CMO.com: A lot of CMOs have had issues going into this new digital transformation age with finding people who are digitally savvy and also savvy in the ways of marketing. What have your experiences been, both at Gilt and now here at PCH, in terms of forming your team?
John: Finding a wealth of digital expertise is definitely difficult. The great thing about PCH is we’ve been able to marry people who have really grounded fundamentals in direct marketing.
And to me, digital is, again, just another avenue to apply your marketing skills, and you can learn that avenue if you have the direct marketing knowledge within you. I found that to be great. For us to supplement the team with more app experience and mobile experience, it helped to open offices in New York, Boston, and San Francisco. We’re able to tap into different talent pools. Being able to reach different markets to find the talent that is required has helped us tremendously.
But the fundamental grounding in direct marketing and just being able to apply those in the digital world is an easier path than being able to find someone with a lot of digital expertise, which is hard to do.
CMO.com: Is there a big social play?
John: Absolutely, especially on Facebook, where we have a very passionate following. And we also have something that’s unique to PCH, which is another nice draw for me personally: being able to work with the Prize Patrol. They definitely have their own personalities, and it’s a great opportunity to utilize the Prize Patrol voice and be able to give consumers on social media behind-the-scenes access.

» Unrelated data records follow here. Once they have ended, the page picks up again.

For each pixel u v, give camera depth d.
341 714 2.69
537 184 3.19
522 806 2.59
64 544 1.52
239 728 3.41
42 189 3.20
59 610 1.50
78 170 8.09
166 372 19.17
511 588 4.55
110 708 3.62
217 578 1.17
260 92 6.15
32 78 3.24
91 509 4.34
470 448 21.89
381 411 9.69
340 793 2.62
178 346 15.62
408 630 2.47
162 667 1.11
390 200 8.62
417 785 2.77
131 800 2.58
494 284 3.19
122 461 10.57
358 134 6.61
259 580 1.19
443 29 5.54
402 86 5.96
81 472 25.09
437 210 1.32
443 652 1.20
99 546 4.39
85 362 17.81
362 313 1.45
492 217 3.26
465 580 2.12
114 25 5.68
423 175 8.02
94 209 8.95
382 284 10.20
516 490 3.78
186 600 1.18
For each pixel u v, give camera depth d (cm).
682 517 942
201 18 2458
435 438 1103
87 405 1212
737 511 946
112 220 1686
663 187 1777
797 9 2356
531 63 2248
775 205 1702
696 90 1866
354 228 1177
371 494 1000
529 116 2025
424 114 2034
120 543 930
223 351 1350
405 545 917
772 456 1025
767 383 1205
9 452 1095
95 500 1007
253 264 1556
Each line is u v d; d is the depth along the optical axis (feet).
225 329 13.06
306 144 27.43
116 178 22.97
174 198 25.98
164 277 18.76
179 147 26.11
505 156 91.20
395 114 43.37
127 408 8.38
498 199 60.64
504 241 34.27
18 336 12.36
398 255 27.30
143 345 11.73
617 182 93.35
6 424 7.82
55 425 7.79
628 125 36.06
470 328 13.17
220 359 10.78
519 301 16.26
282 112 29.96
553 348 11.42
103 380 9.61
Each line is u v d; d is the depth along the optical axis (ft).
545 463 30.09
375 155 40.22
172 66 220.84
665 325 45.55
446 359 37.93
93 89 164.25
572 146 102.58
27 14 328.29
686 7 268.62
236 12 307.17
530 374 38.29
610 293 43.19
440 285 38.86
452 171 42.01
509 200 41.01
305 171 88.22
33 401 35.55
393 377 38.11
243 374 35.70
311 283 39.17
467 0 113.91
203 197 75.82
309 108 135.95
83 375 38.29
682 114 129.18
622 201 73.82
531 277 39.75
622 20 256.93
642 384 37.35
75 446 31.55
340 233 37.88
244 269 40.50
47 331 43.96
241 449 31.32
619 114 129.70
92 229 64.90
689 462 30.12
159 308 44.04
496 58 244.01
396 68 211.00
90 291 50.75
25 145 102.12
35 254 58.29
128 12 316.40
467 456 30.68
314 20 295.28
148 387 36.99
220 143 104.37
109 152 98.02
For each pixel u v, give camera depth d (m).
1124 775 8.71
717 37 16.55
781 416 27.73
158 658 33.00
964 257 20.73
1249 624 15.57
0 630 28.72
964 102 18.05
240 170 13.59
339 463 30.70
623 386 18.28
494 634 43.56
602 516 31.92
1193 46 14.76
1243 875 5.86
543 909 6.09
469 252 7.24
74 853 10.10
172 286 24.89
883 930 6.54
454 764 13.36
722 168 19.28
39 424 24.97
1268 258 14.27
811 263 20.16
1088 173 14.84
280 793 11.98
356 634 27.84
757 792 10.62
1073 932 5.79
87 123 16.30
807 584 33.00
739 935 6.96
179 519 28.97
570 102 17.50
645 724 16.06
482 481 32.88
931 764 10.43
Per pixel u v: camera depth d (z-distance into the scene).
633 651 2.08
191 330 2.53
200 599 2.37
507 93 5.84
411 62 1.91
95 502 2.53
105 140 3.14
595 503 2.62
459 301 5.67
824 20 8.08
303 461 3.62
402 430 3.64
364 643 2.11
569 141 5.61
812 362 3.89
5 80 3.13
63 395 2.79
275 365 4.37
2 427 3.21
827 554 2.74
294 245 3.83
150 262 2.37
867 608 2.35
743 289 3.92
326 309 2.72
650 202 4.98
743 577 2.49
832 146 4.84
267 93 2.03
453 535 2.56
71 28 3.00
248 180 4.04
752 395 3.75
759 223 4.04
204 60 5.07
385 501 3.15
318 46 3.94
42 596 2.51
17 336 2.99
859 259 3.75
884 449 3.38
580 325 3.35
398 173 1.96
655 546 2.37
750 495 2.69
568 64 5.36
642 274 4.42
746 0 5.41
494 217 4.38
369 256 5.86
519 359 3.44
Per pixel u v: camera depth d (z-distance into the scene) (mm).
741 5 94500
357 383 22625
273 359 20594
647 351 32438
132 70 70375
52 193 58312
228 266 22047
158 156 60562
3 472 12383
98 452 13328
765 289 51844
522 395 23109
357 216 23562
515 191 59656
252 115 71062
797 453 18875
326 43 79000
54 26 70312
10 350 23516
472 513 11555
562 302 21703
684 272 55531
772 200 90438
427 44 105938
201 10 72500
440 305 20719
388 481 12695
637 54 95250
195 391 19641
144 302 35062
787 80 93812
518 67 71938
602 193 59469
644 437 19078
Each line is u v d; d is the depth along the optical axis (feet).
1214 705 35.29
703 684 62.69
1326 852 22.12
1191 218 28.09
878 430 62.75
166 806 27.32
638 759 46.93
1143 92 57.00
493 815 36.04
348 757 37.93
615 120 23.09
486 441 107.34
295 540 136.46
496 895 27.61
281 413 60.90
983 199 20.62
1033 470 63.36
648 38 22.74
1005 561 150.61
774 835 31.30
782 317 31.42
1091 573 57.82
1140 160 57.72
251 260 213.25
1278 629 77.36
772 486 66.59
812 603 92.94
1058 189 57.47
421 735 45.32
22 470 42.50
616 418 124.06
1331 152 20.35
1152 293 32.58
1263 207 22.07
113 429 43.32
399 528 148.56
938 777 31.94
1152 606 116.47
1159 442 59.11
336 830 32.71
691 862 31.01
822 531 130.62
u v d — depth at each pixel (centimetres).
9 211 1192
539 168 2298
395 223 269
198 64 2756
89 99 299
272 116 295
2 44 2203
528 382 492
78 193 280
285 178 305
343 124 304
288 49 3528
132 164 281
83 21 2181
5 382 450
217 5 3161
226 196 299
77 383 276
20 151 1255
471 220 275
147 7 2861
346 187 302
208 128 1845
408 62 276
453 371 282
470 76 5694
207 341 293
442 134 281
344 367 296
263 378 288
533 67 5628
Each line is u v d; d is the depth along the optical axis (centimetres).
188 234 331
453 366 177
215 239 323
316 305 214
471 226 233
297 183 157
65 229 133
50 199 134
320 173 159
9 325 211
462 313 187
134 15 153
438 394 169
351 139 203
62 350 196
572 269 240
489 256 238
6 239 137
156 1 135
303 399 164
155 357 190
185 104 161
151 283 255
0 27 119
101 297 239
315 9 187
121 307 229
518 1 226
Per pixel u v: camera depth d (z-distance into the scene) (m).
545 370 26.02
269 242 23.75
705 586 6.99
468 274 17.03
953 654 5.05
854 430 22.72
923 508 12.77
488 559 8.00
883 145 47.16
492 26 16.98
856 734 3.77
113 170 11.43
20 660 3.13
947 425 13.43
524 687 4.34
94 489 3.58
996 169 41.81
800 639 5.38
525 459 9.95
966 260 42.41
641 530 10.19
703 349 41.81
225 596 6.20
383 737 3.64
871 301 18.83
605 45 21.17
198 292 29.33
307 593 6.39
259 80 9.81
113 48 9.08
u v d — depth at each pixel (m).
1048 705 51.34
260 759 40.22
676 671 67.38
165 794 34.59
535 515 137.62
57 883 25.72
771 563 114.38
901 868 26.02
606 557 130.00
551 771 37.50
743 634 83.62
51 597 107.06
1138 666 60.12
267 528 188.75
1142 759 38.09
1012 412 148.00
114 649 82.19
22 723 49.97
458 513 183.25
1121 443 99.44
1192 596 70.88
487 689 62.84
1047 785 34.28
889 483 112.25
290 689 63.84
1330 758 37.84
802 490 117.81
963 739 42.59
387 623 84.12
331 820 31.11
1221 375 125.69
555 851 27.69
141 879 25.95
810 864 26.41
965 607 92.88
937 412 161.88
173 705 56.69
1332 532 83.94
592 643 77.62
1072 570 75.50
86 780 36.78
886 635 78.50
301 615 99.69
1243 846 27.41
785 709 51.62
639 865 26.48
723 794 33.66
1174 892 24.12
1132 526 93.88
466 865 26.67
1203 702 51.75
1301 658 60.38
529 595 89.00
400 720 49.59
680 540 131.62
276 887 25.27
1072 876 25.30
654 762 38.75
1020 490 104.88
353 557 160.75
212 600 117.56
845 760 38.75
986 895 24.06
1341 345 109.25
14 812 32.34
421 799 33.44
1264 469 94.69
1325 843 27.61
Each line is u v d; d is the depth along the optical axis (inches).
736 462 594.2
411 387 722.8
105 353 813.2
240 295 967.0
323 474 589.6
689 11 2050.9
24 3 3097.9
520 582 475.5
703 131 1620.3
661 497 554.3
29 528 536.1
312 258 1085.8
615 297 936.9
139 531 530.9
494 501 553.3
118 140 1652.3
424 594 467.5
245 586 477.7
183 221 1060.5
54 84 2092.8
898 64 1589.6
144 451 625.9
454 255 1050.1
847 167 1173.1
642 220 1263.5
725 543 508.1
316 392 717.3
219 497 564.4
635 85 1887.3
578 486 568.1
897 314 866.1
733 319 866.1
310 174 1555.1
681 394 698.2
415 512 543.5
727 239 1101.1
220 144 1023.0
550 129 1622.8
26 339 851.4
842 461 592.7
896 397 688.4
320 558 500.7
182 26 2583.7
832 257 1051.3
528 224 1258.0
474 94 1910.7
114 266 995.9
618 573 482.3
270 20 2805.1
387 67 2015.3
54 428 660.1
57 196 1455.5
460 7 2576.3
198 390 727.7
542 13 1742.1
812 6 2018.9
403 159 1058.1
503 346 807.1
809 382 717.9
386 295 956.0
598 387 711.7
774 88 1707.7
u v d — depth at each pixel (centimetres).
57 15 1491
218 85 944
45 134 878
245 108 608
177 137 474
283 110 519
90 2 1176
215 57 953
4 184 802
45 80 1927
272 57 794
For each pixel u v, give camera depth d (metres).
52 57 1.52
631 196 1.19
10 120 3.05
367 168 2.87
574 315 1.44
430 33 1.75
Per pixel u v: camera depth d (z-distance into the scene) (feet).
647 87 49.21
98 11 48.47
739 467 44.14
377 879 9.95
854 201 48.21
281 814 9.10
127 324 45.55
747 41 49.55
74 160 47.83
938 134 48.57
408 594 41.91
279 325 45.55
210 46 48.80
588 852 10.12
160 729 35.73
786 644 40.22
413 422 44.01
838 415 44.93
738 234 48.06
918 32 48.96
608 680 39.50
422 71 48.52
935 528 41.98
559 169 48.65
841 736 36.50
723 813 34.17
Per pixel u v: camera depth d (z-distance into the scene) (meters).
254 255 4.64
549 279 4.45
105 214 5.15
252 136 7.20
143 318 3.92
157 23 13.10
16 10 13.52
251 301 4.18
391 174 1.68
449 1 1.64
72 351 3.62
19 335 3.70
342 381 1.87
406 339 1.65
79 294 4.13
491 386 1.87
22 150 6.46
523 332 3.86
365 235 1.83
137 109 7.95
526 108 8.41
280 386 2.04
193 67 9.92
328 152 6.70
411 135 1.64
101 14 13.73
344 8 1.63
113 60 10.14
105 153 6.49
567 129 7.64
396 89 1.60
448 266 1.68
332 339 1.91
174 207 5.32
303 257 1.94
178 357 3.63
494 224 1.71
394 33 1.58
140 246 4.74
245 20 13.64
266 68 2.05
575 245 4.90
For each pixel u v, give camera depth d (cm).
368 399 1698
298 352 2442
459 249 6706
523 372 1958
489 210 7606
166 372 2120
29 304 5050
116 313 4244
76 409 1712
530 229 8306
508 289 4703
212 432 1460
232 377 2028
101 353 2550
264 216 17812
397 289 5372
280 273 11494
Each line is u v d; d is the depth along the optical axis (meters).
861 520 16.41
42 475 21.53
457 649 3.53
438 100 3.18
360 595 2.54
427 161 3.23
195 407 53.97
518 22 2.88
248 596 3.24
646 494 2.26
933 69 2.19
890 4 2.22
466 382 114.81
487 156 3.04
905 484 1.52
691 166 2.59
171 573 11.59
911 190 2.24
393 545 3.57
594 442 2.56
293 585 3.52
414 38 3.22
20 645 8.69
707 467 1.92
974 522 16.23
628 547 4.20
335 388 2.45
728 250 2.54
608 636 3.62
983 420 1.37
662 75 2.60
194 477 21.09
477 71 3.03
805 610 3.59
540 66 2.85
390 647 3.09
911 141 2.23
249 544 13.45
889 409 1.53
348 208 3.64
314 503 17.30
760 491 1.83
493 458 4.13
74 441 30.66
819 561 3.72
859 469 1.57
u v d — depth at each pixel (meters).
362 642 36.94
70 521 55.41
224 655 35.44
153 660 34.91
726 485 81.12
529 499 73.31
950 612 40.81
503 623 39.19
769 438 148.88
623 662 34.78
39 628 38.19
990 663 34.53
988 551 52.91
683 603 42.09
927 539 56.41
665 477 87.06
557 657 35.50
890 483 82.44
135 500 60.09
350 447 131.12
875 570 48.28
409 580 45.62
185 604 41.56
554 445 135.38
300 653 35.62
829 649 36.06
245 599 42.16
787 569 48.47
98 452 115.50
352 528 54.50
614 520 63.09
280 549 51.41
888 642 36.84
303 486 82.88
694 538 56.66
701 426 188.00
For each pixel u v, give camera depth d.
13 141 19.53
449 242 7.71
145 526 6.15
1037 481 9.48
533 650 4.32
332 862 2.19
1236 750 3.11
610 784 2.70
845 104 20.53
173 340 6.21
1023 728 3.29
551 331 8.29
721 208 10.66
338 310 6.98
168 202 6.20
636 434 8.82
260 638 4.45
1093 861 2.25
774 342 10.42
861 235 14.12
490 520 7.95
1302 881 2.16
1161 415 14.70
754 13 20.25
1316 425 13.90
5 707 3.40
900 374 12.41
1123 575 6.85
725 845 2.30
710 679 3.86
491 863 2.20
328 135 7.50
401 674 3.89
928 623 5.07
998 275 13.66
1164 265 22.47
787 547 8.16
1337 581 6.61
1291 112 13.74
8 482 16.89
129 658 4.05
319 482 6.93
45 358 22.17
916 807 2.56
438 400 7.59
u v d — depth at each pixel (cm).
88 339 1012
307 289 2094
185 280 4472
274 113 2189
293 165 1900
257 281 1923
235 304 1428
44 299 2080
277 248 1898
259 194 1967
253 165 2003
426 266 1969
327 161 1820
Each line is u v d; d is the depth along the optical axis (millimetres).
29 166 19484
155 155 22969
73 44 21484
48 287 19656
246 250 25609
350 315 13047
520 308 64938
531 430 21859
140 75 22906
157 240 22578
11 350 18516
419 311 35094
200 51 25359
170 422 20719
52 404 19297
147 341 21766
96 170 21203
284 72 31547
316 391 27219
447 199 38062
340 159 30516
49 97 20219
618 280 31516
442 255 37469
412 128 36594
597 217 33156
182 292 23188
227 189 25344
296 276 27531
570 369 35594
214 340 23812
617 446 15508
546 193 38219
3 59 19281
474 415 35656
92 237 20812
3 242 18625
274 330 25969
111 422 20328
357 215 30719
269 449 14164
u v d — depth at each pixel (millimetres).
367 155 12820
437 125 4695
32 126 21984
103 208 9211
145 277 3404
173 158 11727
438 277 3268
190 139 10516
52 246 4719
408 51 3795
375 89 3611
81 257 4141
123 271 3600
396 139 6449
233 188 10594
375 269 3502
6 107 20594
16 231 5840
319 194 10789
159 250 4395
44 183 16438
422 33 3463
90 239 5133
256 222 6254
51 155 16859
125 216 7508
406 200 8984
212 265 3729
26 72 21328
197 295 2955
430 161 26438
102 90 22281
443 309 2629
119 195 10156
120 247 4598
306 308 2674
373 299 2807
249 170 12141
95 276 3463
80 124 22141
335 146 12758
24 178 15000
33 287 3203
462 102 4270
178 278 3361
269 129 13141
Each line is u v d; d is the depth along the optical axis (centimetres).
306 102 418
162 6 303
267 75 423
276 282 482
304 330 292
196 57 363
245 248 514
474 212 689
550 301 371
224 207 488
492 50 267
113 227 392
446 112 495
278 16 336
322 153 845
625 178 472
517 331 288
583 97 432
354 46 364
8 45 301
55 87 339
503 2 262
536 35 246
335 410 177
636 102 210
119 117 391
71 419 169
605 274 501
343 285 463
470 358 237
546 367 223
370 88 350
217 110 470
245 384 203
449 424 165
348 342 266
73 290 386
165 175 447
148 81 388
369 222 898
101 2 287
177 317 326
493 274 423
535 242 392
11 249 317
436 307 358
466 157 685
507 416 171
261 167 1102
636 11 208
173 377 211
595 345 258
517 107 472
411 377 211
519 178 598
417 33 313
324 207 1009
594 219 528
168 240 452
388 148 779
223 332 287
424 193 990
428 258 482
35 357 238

Historically, you have a 30-second TV commercial to show the knock on the door and the awarding of the check. But social media allows us to open up that access a little bit more and have people follow the Prize Patrol, understand where they’re going; they’re at the airport, they’re in the van going to the next stop, they’re approaching the door. It’s a cool, fun element to add to the mix, and we have a very nice, passionate following. We have a little over 3 million Facebook fans who are very engaged, and it’s a lot of fun.
CMO.com: You’ve been on the digital side of marketing for a while with a variety of brands. For the CMO out there who’s struggling with digital transformation or dealing with the multiple channels and all the things that you’re dealing with, any advice or something that you learned that you can pass along?
John: Yeah, definitely. For me, it sounds very simple. But I think the best path is to really just understand the consumer. Break it down to the basic denominator of the consumer and what they expect from your brand.
Don’t get hung up on the actual channel. I think that’s where we’re doing a great job and accelerating the success of our business. The channels allow for tweaks, but they shouldn’t be total steps and deviations from your brand and other channels. So if you understand the consumer and what they’re ultimately expecting out of your brand, a lot of these answers come very easily, whether it’s digital or mobile versus tablet versus desktop experience. You might think you need the mobile web to do this, but, no, you really just need to understand consumers and what they want.
They’re going to interact with you on different channels. You just need to be your brand in that channel. So don’t try to get hung up on different divisions and resources and plans and functionality and one versus the other. I’ve seen so many companies go down a bad path with that. Just simplify it. Start off there and then you can always do tweaks and add functionality afterward to be more channel-specific.